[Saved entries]
▽

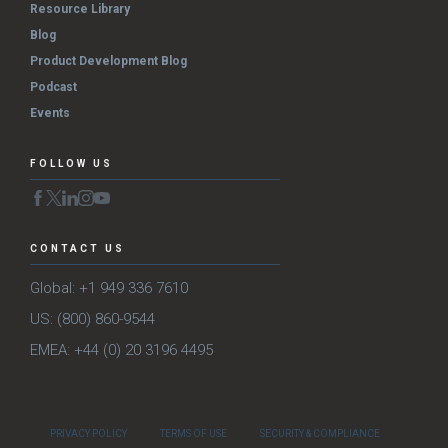
Resource Library
Blog
Product Development Blog
Podcast
Events
FOLLOW US
CONTACT US
Global: +1 949 336 7610
US: (800) 860-9544
EMEA: +44 (0) 20 3196 4495
PRIVACY POLICY
TERMS OF USE
SECURITY & COMPLIANCE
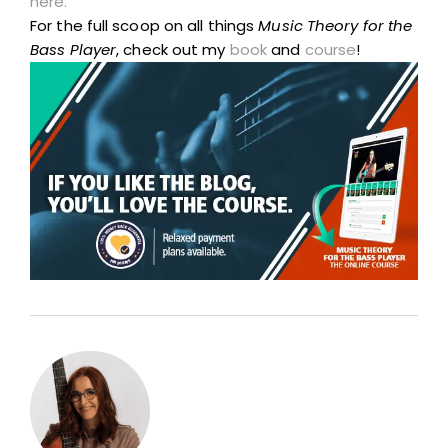
here.
For the full scoop on all things
Music Theory for the
Bass Player
, check out my
book
and
course
!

△

» EXERCISE REQUIREMENTS: Copy every line of text in the data above word for word, leaving out the pictures.

» YOUR RESPONSE:
Resource Library
Blog
Product Development Blog
Podcast
Events
FOLLOW US
CONTACT US
Global: +1 949 336 7610
US: (800) 860-9544
EMEA: +44 (0) 20 3196 4495
PRIVACY POLICY
TERMS OF USE
SECURITY & COMPLIANCE
here.
For the full scoop on all things
Music Theory for the
Bass Player
, check out my
book
and
course
!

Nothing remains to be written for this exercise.